The department also said that there is a real risk of substantial exposure of people who do not use cannabis to second-hand cannabis smoke.
“It might be helpful to specify a distance, whether inside or outside. The purpose of the bill is ‘private’ use, and smoking in the presence of children and adolescents or non-consenting adults cannot be deemed private.”
The department also warned that cannabis use affects perceptual motor functioning and thus increases the risk of motor vehicle crashes.
“The bill does take this into account to some extent by amending the National Road Traffic Act, but sufficient attention and resources need to be given to training and equipping police to detect cannabis-impaired driving and prosecuting impaired drivers.”
Cannabis for private purposes
The government published the draft Cannabis for Private Purposes Bill for public comment in September 2020.

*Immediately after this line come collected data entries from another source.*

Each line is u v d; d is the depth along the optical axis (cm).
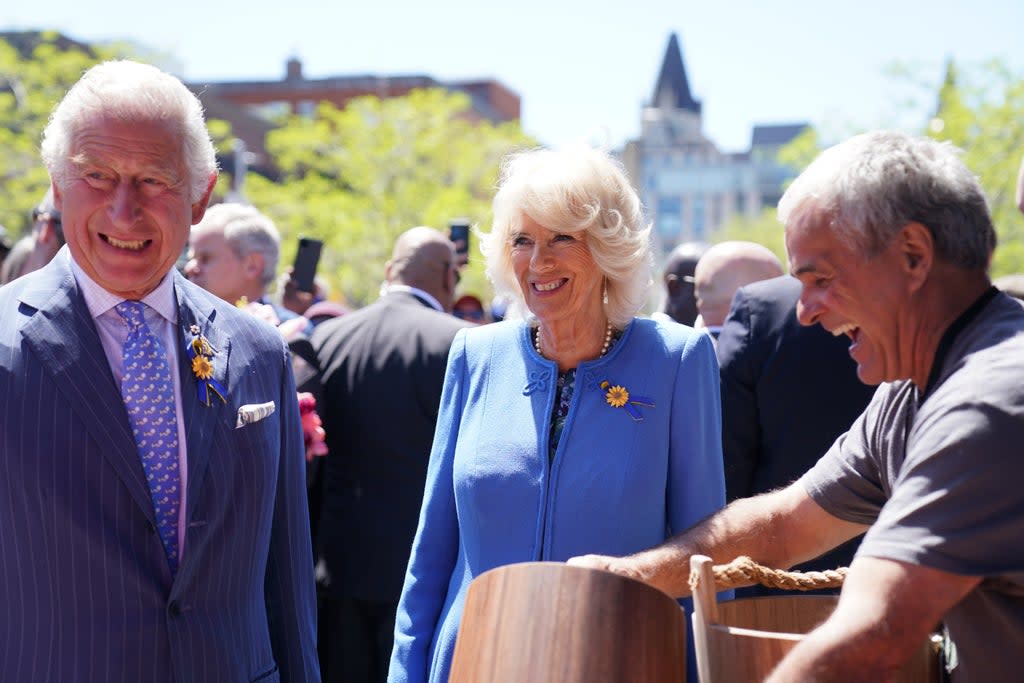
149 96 243
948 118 2027
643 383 264
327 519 448
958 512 175
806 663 175
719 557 229
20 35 2430
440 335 447
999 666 183
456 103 2542
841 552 384
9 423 230
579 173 262
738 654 192
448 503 278
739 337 389
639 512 256
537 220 260
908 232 189
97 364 239
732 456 389
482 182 2495
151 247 244
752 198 7631
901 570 175
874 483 220
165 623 236
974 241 190
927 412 183
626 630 199
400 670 268
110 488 234
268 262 466
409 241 482
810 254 195
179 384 249
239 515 251
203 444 246
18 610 231
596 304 269
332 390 450
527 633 201
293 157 2503
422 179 2442
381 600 435
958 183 191
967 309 191
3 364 233
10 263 458
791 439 380
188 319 256
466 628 211
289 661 271
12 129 2127
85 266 244
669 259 569
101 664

The draft bill outlines possession rules for cannabis users at home and people who wish to cultivate the plant. It also introduces new offences and provisions for people who previously received a criminal record for cannabis possession.
The draft bill states that an adult person may for personal use:
- Possess the prescribed quantity of cannabis plant cultivation material;
- Cultivate the prescribed quantity of cannabis plants in a private place;
- Possess in private the prescribed quantity of cannabis in a public place;
- Possess the prescribed quantity of cannabis in a private place;
- Possess in private the prescribed quantity of cannabis plants in a public place.
The bill defines a ‘private place’ as any place, including a building, house, room, shed, hut, tent, mobile home, caravan, boat or land or any portion thereof, to which the public does not have access as of right.
The draft legislation also states that an adult person may, without the exchange of remuneration provide to, or obtain from, another adult person, for personal use the prescribed quantity of:
- Cannabis plant cultivation material;
- Cannabis plants;
The draft bill sets outs ‘prescribed quantities’ for both personal use and cultivation purposes.
For private use, the limits include:
- Unlimited seeds and seedlings;
- Four flowering plants for those living alone, or eight for homes with two adults or more;
- 600 grams of dried cannabis if you live alone, or 1.2 kilograms in homes with two or more adults;
- 1.2 kilograms dried cannabis or cannabis equivalent per dwelling, which two or more adult persons occupy.
The bill also allows for the possession of cannabis ‘in private’ in a public place, but this is limited to 100 grams.
The draft bill defines ‘in private’ as to keep, store, transport or be in control of cannabis or a cannabis plant, respectively, in a manner that conceals it from public view.